A verbatim reproduction of all the entries is needed.

(RECORDS SUPPLIED Opens)

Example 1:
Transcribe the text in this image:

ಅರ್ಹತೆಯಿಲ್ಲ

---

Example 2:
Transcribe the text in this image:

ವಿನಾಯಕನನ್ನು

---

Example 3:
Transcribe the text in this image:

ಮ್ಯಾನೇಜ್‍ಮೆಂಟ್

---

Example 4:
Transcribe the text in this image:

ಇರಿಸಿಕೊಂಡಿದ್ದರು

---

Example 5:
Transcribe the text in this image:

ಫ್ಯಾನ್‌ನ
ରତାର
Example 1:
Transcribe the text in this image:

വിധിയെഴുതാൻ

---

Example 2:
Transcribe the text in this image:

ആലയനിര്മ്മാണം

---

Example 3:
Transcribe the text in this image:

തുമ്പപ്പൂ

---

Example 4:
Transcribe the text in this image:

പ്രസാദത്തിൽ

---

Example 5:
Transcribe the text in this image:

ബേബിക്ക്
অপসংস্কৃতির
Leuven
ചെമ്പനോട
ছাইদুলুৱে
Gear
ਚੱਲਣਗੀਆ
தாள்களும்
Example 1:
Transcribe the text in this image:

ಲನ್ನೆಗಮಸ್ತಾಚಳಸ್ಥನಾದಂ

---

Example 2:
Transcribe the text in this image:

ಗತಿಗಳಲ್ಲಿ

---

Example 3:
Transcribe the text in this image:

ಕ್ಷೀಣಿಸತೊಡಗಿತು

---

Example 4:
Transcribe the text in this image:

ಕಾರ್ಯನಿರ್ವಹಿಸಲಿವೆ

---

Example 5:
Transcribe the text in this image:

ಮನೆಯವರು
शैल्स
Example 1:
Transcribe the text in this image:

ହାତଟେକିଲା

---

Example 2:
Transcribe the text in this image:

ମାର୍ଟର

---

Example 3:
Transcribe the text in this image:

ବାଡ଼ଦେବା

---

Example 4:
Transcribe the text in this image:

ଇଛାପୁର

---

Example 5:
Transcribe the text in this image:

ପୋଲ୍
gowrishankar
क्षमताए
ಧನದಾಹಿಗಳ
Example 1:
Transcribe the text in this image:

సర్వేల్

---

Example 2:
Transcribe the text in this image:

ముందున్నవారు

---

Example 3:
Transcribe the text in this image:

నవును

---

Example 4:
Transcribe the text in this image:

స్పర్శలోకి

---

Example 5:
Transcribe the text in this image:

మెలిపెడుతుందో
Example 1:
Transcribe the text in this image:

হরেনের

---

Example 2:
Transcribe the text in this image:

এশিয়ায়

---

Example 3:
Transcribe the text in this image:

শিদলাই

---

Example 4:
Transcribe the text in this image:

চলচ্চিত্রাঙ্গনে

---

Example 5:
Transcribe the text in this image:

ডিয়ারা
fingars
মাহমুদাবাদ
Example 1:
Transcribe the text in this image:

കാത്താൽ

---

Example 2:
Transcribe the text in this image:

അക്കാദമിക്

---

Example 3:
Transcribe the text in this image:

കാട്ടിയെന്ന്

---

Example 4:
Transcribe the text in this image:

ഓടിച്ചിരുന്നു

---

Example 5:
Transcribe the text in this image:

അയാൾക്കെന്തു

(RECORDS SUPPLIED Closes)

SOLUTION BELOW
Example 1:
Transcribe the text in this image:

ಅರ್ಹತೆಯಿಲ್ಲ

---

Example 2:
Transcribe the text in this image:

ವಿನಾಯಕನನ್ನು

---

Example 3:
Transcribe the text in this image:

ಮ್ಯಾನೇಜ್‍ಮೆಂಟ್

---

Example 4:
Transcribe the text in this image:

ಇರಿಸಿಕೊಂಡಿದ್ದರು

---

Example 5:
Transcribe the text in this image:

ಫ್ಯಾನ್‌ನ
ରତାର
Example 1:
Transcribe the text in this image:

വിധിയെഴുതാൻ

---

Example 2:
Transcribe the text in this image:

ആലയനിര്മ്മാണം

---

Example 3:
Transcribe the text in this image:

തുമ്പപ്പൂ

---

Example 4:
Transcribe the text in this image:

പ്രസാദത്തിൽ

---

Example 5:
Transcribe the text in this image:

ബേബിക്ക്
অপসংস্কৃতির
Leuven
ചെമ്പനോട
ছাইদুলুৱে
Gear
ਚੱਲਣਗੀਆ
தாள்களும்
Example 1:
Transcribe the text in this image:

ಲನ್ನೆಗಮಸ್ತಾಚಳಸ್ಥನಾದಂ

---

Example 2:
Transcribe the text in this image:

ಗತಿಗಳಲ್ಲಿ

---

Example 3:
Transcribe the text in this image:

ಕ್ಷೀಣಿಸತೊಡಗಿತು

---

Example 4:
Transcribe the text in this image:

ಕಾರ್ಯನಿರ್ವಹಿಸಲಿವೆ

---

Example 5:
Transcribe the text in this image:

ಮನೆಯವರು
शैल्स
Example 1:
Transcribe the text in this image:

ହାତଟେକିଲା

---

Example 2:
Transcribe the text in this image:

ମାର୍ଟର

---

Example 3:
Transcribe the text in this image:

ବାଡ଼ଦେବା

---

Example 4:
Transcribe the text in this image:

ଇଛାପୁର

---

Example 5:
Transcribe the text in this image:

ପୋଲ୍
gowrishankar
क्षमताए
ಧನದಾಹಿಗಳ
Example 1:
Transcribe the text in this image:

సర్వేల్

---

Example 2:
Transcribe the text in this image:

ముందున్నవారు

---

Example 3:
Transcribe the text in this image:

నవును

---

Example 4:
Transcribe the text in this image:

స్పర్శలోకి

---

Example 5:
Transcribe the text in this image:

మెలిపెడుతుందో
Example 1:
Transcribe the text in this image:

হরেনের

---

Example 2:
Transcribe the text in this image:

এশিয়ায়

---

Example 3:
Transcribe the text in this image:

শিদলাই

---

Example 4:
Transcribe the text in this image:

চলচ্চিত্রাঙ্গনে

---

Example 5:
Transcribe the text in this image:

ডিয়ারা
fingars
মাহমুদাবাদ
Example 1:
Transcribe the text in this image:

കാത്താൽ

---

Example 2:
Transcribe the text in this image:

അക്കാദമിക്

---

Example 3:
Transcribe the text in this image:

കാട്ടിയെന്ന്

---

Example 4:
Transcribe the text in this image:

ഓടിച്ചിരുന്നു

---

Example 5:
Transcribe the text in this image:

അയാൾക്കെന്തു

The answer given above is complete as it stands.